Output the lines between the one holding "19113539683" and the one holding "July 16, 2013", inclusive, as a Markdown table with the columns No. and Line, skipping blank lines. Leave the pictures out.

* * * * *

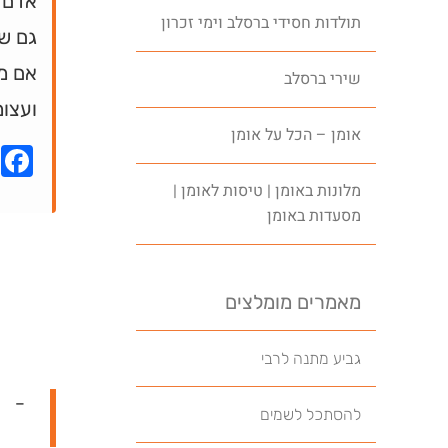
אדם ב
תולדות חסידי ברסלב וימי זכרון
גם שם
אם ממ
שירי ברסלב
ועצומ
אומן – הכל על אומן
k
מלונות באומן | טיסות לאומן |
מסעדות באומן
מאמרים מומלצים
גביע מתנה לרבי
–
להסתכל לשמים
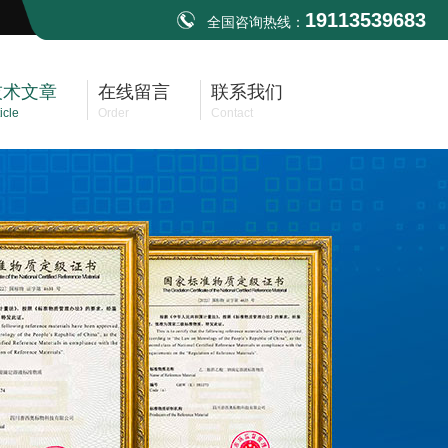
19113539683
全国咨询热线：
技术文章
在线留言
联系我们
icle
Order
Contact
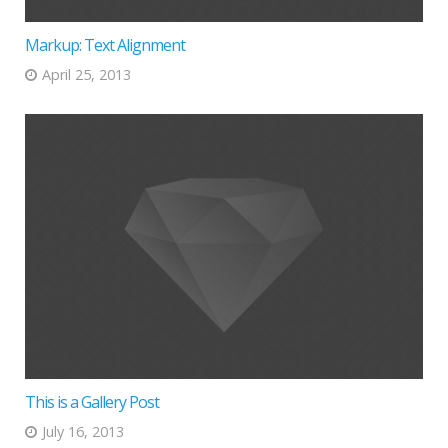
Markup: Text Alignment
April 25, 2013
This is a Gallery Post
July 16, 2013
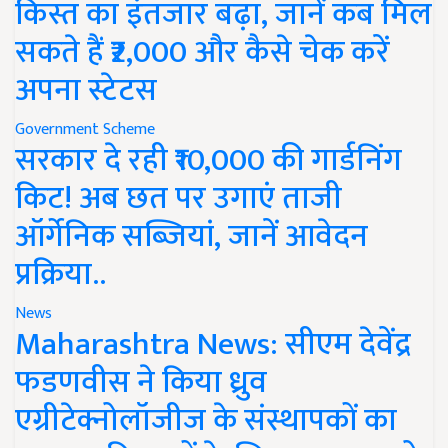
किस्त का इंतजार बढ़ा, जानें कब मिल
सकते हैं ₹2,000 और कैसे चेक करें
अपना स्टेटस
Government Scheme
सरकार दे रही ₹10,000 की गार्डनिंग
किट! अब छत पर उगाएं ताजी
ऑर्गेनिक सब्जियां, जानें आवेदन
प्रक्रिया..
News
Maharashtra News: सीएम देवेंद्र
फडणवीस ने किया ध्रुव
एग्रीटेक्नोलॉजीज के संस्थापकों का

* * * * *

[PROBLEM SOLUTION]:
| No. | Line |
|---|---|
| 1 | 19113539683 |
| 2 | 全国咨询热线： |
| 3 | 技术文章 |
| 4 | 在线留言 |
| 5 | 联系我们 |
| 6 | icle |
| 7 | Order |
| 8 | Contact |
| 9 | Markup: Text Alignment |
| 10 | April 25, 2013 |
| 11 | This is a Gallery Post |
| 12 | July 16, 2013 |